La guerre des sites de ventes privées se joue aussi devant les tribunaux

Les sites internet de vente de produits destockés se sont multipliés. Ils se distinguent des magasins discount ou d'usine traditionnels car leur fonctionnement repose sur la notion de privilège, seuls quelques individus triés sur le volet ayant accès aux promotions (en tout cas en théorie).

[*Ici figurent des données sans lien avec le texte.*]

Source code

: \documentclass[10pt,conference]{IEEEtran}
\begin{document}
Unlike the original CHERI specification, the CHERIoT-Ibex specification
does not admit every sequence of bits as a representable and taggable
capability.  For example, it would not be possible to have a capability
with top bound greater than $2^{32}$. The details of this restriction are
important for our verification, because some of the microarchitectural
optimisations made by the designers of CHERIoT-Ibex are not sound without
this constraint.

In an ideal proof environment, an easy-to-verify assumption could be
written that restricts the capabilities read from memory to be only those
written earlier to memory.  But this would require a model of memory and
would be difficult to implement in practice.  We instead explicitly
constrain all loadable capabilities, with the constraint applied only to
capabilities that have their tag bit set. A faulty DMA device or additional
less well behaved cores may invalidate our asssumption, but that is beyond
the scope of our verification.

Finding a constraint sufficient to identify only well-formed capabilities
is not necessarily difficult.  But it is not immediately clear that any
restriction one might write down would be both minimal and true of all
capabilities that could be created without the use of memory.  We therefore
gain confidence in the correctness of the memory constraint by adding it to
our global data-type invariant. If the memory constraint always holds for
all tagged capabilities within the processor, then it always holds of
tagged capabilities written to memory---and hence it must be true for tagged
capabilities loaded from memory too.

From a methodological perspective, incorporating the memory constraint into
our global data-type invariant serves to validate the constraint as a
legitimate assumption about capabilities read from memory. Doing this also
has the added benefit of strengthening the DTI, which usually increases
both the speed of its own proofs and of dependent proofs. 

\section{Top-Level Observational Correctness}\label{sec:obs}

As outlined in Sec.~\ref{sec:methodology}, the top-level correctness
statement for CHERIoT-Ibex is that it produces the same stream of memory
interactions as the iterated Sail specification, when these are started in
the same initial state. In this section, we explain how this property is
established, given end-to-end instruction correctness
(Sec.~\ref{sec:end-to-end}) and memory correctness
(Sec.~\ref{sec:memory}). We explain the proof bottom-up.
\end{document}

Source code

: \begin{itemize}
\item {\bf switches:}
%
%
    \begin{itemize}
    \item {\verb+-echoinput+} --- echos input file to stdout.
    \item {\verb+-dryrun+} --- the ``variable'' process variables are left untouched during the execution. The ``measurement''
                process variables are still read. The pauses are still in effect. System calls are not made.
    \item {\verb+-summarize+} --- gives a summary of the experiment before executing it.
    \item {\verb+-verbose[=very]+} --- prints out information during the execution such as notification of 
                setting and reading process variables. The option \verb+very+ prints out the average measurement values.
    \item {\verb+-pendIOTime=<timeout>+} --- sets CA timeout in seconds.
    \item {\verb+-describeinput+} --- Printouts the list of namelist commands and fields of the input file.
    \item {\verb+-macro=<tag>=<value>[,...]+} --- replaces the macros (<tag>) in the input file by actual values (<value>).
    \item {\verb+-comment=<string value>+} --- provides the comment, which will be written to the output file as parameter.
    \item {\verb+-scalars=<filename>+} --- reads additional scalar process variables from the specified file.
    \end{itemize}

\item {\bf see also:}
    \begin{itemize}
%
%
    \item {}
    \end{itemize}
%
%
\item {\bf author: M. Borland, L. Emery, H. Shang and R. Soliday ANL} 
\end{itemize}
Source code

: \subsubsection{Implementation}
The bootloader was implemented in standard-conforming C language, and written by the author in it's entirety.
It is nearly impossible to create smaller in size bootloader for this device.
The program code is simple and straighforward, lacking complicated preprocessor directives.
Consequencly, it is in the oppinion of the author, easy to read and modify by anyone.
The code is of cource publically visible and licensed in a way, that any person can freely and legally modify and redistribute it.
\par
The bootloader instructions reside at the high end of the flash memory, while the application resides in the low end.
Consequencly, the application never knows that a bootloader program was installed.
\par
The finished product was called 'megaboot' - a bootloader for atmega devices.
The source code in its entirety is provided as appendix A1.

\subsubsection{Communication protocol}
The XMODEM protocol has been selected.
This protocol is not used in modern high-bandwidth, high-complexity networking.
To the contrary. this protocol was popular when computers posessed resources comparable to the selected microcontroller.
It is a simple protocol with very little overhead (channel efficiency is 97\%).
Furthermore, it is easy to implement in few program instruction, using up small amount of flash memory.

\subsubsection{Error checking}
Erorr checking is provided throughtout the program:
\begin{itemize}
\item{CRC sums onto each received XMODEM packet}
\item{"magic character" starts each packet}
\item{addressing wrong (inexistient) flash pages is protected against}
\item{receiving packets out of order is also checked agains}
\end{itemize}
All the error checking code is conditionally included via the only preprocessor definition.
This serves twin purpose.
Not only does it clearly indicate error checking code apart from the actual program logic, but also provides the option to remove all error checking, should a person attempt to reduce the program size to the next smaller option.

Ce modèle a été initié par le célèbre site Vente-Privée.com, créé en 2001, et le concept a été décliné à l'infini. On ne compte plus les "Showroomprivé.com", "Zalandoprivé.com", "Voyage-privé.com", ou même "www.interditaupublic.com"… La guerre économique fait rage entre ces sites et il est bien difficile de se faire une place au soleil face au géant Vente-Privée.com, qui capte l'essentiel de la clientèle et du chiffre d'affaires du secteur (plus d'un milliard d'euros en 2012).
Le précurseur doit également se battre en justice pour tenter de protéger son site internet et sa marque, comme l'illustre un arrêt de la Cour d'appel de Versailles du 2 juillet 2013, qui opposait Vente-Privée.com à la société PMC Distribution, qui exploitait le site "Club-Privé.fr" depuis 2005.

Dans ce litige, Vente-Privée.com reprochait à PMC Distribution d'avoir reproduit, pour les besoins d'une activité concurrente, l'architecture de son site internet.
Elle avait fait dresser des procès-verbaux de constat et assigné cette société en 2006 en contrefaçon et concurrence déloyale.
 
Le site "Club-Privé.fr" utilisait en effet certains éléments caractéristiques de son concurrent, à savoir une dominante de couleurs rose et noire, des rubriques avec de mêmes intitulés et dans le même ordre, une illustration relevant également de la thématique de la nature, ainsi qu'une structure de site globalement identique. Selon les juges, "la combinaison originale des caractéristiques de la page d'accueil du site internet de la société Vente-Privée.com a été reprise sur la page d'accueil de la société Club-Privé, selon la même disposition, révélant une impression d'ensemble similaire".

PMC Distribution a donc été condamnée pour contrefaçon de droit d'auteur. En revanche, le grief de concurrence déloyale n'a pas été retenu.
Vente-Privée.com soutenait en effet que cette société avait repris par "suivisme" son mode de fonctionnement, à savoir la vente de produits de marque à prix discount sur internet, la participation aux ventes uniquement sous réserve de l'inscription à un club, etc.
A cet égard, les juges versaillais ont estimé que n'était pas établie la captation d'un savoir-faire, du travail intellectuel et des investissements de la société Vente-Privée.com. Selon l'arrêt, même si ce précurseur a conçu le mode de fonctionnement qu'elle tentait de protéger, il ne s'agit que d'un concept commercial, dont l'exploitation par des concurrents n'est pas critiquable.
 
Il faut rappeler à cet égard que les idées et les concepts ne sont pas protégeables en droit français et que, pour que le grief de concurrence déloyale soit établi, il est indispensable de démontrer qu'un opérateur économique s'est placé dans le sillage d'un concurrent en reprenant à son compte les investissements de ce dernier.
Or, dans cette affaire, la Cour d'appel de Versailles a considéré qu'au moment où le site Club-Privé.fr avait été lancé, il existait déjà une multitude de sites internet ayant repris le concept de Vente-Privée.com. Ce mode de fonctionnement correspondait, selon l'arrêt, dès cette époque, à une pratique couramment observée dans le domaine du commerce électronique.
Il est intéressant de relever que cet arrêt a infirmé le jugement du Tribunal de commerce de Versailles qui, à rebours, avait considéré que la société PMC Distribution avait commis des actes de concurrence déloyale, tout en déboutant Vente-Privée.com de ses demandes au titre de la contrefaçon.

Par le passé, Vente-Privée.com a obtenu une décision très intéressante et souvent reprise, selon laquelle la copie servile de conditions générales de vente est constitutive de parasitisme économique ("En s’appropriant purement et simplement, sans la moindre contrepartie financière, les Conditions Générales de Vente de la société Vente Privée.com pour en faire usage dans le cadre d’une activité commerciale concurrente, la société Kalypso s’est rendue coupable de parasitisme économique", CA Paris, 24 septembre 2008).
En somme, il est plus que jamais nécessaire de se démarquer de ses concurrents si l'on veut éviter de se retrouver dans le club pas si privé des sociétés condamnées pour contrefaçon ou concurrence déloyale.